Wednesday, October 22, 2008

Quelling our nervousness and delusions of certainties

When life gets too hectic and too complex for any interpretation of it to quiet my anxiety, it is always refreshing to turn to familiar things and familiar people. It is nice to sit and have a simple chat with my mom, with a cup of coffee in hand at a kitchen table so often associated with a gathering of my closest loved ones. It is not too difficult and does not require much professionalism in psychology or sociology to make an agreeable observation about the homeliness of familiar people and places. It brings a bit of sanity to our lives and a certain faith in consistency.

I’ve been reading through the various articles of The Philosopher’s Magazine the past couple of days. Article after article, one philosopher and rationalist after another, make the continuous and persistent observation that reason is our most useful human outlet to substantive meaning and happiness, while not admitting that this is the one first principle they might need to question.
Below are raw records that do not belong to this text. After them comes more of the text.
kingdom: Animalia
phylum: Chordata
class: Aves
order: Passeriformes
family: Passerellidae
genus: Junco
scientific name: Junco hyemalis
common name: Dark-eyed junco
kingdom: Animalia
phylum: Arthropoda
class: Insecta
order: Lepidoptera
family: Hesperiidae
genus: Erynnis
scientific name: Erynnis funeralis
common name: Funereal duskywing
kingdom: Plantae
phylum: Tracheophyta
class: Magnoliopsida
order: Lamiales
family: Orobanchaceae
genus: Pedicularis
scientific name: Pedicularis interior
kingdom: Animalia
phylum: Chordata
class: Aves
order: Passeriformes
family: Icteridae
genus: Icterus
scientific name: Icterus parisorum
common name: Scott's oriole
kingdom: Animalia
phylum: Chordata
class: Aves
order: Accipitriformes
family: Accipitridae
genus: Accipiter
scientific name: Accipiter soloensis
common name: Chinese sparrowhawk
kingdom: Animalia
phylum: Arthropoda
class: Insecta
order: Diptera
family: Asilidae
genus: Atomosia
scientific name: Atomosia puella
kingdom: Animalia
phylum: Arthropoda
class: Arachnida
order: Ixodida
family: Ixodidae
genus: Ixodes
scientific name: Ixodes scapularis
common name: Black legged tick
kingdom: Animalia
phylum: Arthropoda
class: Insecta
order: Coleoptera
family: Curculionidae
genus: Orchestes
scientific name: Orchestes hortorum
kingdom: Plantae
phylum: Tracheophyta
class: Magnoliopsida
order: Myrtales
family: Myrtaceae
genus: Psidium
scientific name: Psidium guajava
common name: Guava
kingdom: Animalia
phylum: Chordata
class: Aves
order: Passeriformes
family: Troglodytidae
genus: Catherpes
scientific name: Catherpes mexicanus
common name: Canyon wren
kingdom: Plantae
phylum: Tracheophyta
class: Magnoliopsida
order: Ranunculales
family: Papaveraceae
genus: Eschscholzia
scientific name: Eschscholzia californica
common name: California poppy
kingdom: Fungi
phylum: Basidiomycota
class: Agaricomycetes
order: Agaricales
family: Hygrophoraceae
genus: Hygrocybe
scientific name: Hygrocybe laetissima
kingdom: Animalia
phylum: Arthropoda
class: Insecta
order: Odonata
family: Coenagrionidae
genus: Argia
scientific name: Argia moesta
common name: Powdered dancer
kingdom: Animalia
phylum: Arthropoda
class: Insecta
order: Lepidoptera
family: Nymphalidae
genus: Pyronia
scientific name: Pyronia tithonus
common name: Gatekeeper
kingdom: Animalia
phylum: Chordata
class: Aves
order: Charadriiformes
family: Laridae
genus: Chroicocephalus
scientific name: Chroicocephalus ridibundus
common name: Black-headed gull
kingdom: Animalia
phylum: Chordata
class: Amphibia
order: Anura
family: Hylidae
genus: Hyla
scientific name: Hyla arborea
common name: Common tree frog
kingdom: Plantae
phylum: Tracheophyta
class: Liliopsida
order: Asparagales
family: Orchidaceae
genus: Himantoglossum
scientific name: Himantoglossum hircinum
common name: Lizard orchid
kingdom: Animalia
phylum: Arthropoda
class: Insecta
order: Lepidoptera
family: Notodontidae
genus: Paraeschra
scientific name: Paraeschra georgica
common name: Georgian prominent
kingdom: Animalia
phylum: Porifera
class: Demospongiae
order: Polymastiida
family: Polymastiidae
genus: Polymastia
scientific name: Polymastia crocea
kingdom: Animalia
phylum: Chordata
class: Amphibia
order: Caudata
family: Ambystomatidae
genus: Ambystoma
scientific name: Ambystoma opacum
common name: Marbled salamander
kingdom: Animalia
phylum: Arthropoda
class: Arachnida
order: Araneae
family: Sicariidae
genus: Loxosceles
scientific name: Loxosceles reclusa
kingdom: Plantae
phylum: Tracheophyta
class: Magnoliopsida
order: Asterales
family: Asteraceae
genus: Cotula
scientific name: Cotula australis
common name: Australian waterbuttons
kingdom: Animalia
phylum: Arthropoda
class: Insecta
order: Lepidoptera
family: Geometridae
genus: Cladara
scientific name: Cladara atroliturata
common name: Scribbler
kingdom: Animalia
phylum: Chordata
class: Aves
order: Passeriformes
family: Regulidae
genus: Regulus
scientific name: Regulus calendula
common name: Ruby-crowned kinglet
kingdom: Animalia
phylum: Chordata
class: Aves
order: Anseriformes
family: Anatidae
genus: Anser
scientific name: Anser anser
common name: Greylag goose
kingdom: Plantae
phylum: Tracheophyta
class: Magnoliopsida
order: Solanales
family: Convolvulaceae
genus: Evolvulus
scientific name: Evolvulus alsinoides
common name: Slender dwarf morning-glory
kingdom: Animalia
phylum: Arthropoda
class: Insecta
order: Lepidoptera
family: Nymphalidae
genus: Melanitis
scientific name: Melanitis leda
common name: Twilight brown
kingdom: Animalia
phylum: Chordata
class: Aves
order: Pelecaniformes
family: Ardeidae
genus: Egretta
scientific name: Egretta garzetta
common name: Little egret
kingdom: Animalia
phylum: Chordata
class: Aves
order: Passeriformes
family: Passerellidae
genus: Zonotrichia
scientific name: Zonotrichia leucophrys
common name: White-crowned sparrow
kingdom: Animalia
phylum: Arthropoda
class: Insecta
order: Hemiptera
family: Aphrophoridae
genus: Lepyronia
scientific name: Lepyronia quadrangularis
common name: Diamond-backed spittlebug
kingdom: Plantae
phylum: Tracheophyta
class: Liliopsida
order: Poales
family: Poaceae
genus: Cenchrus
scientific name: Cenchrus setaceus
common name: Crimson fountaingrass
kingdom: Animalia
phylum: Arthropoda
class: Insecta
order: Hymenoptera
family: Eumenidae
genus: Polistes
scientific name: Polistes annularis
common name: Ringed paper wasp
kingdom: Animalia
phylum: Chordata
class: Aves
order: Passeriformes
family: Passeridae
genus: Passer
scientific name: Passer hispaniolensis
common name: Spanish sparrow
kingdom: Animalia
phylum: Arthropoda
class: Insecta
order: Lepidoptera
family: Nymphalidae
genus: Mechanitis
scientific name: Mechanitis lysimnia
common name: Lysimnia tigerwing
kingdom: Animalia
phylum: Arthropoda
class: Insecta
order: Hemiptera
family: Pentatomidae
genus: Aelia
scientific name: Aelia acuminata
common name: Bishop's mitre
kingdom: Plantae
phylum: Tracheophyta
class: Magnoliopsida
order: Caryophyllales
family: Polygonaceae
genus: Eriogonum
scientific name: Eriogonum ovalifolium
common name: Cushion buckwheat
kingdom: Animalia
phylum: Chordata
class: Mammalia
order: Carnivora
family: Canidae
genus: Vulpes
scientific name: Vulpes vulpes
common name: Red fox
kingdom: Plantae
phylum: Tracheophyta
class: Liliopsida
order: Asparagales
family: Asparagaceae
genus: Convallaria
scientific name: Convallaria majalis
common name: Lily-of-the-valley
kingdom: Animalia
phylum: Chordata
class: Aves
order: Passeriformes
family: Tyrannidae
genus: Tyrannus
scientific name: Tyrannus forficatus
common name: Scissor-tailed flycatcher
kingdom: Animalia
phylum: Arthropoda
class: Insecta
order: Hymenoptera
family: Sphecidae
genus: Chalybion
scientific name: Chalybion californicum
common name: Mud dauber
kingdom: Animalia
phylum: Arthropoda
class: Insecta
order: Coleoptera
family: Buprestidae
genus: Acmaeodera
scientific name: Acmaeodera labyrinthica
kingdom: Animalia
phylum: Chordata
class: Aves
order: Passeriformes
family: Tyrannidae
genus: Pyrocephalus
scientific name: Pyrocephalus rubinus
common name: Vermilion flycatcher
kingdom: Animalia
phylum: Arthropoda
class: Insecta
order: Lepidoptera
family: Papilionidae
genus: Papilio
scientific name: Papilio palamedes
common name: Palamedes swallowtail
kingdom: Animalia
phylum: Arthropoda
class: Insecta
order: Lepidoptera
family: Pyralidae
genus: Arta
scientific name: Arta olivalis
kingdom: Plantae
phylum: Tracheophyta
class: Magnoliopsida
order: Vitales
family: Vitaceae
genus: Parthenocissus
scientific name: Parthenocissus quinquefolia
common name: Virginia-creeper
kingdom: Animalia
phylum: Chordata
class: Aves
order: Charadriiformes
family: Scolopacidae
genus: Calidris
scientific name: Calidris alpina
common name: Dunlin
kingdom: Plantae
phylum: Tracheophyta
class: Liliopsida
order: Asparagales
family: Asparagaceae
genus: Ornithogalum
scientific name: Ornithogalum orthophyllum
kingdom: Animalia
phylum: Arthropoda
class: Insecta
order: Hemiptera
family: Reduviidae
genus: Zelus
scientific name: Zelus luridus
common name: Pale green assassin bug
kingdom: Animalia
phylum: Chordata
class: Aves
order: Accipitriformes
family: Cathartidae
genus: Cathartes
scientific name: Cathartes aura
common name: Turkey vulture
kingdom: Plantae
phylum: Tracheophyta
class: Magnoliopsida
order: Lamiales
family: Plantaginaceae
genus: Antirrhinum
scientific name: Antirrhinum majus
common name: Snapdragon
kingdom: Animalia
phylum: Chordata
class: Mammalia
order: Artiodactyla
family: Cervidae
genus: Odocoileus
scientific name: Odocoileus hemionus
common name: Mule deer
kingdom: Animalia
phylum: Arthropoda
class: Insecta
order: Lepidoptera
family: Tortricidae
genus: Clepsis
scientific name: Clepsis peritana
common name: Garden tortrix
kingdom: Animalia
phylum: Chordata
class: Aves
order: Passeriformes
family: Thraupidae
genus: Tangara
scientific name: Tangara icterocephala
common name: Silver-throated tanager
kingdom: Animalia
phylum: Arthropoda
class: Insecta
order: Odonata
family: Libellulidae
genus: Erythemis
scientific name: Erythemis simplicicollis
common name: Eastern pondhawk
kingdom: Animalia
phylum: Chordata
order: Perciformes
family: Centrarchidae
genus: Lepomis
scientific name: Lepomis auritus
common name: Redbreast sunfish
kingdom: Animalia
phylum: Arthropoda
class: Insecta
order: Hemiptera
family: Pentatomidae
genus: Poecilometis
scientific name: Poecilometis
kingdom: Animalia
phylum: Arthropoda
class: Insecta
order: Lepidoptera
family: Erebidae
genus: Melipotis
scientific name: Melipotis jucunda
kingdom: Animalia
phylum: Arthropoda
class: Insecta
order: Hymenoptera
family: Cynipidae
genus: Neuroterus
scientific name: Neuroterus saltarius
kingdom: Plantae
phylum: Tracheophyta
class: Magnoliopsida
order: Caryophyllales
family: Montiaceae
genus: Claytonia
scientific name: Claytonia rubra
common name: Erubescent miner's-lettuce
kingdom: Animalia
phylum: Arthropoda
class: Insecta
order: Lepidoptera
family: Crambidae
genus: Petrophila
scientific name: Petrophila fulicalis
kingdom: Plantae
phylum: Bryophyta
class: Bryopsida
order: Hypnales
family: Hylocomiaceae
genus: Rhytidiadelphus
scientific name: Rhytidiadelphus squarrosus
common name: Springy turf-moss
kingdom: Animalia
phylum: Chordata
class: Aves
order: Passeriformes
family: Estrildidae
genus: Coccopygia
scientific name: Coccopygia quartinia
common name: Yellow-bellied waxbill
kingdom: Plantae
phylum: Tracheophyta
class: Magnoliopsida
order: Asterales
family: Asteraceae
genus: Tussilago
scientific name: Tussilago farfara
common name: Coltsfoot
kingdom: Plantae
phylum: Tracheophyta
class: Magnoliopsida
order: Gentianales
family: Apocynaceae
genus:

Understandably so, because once you admit the questionability of this unquestionable principle, religious affections come trampling in over that one period in history we all worked so anxiously hard at to achieve. And that’s why they say “Religion poisons everything”, because, undoubtedly, religion does poison everything. Religion is the greatest offense to a system which prides itself in tearing down the one Catholic colossus which stood against the assumed unquestionability of that central principle of reason alone or all those “alones” which liberated man from the tyranny of a tradition of unreasonable first principles.

The rationalist insists that to question everything is the best first principle to begin with when seeking to grind out the sheer beauty of brute facts. There is this intuited acceptance, since Descartes, to first trust reason above all things, to doubt everything, and to trust reason itself even if reason can not, in that ridiculously pure Cartesian sense, entirely get underway. “Of course we can split hairs and doubt to the point of silliness and insanity” says the rationalist, “Descartes’ errors already showed us that. But why should we doubt our first senses and affections if we ever want to eventually arrive at a conclusion?”

And so here we are, standing on the shoulders of some continuum that looks, feels, and smells like a tradition, but we will call it anything but tradition. The very reason why is because that single admittance will bring us back to square one, and the nervousness of pure skepticism rears its head once again. The point is that to quell our anxiety about a world we can not have absolute knowledge of, we always go back to some aesthetic beginning point, because without a first principle that appeals to the human mind, the human mind is in disarray. At this point, the Enlightenment’s search for certainty is as much of a joke as all the first principles it once criticized, when the religious mind was satisfied with a simply reasonable conclusion, and could carry on with life without having to mold the entire universe to the dictates of that little Medieval brain.

This is why Chesterton said, when you tell a Catholic convert he has lost his liberty, he will have a thousand good reasons to laugh. The reason why is because the Catholic intellectual isn’t driven by a nervous obsession with trying to figure everything out. He accepts the insanity of claiming the inability to doubt one’s first principles by the use of “pure reason” or “pure faith”. He also understands that these “pure” predicates are as fanciful as unicorns. As Newman put it, we can have certainty, insofar as certainty amounts to confidence; in that case, certainty is a very good thing to have. The Catholic intellectual can rest assured that his Fathers have answers, and very good ones at that. Tradition is not just something for the Catholic. It’s something for everybody, and it’s a continuum in which everyone operates, whether they acknowledge it or not. And just like the rationalist, there is no good reason to doubt a good principle which has landed in your lap, if you don’t have a good reason to give it up in the first place. The problem is that, after the Enlightenment, or maybe before, all the traditions don’t accept that they are traditions, and now this new identity crisis has produced its own nervousness. This social crisis, in its own special way, is an identity that identifies itself by persistently trying to nullify itself; it’s an age much like a suicidal but unsuccessful bipolar child, by closest analogy. To quiet intellectual nervousness is to recognize the other person’s arms that hold you up, and once you recognize this reality, it’s okay to keep inquiring about the world without worrying about falling.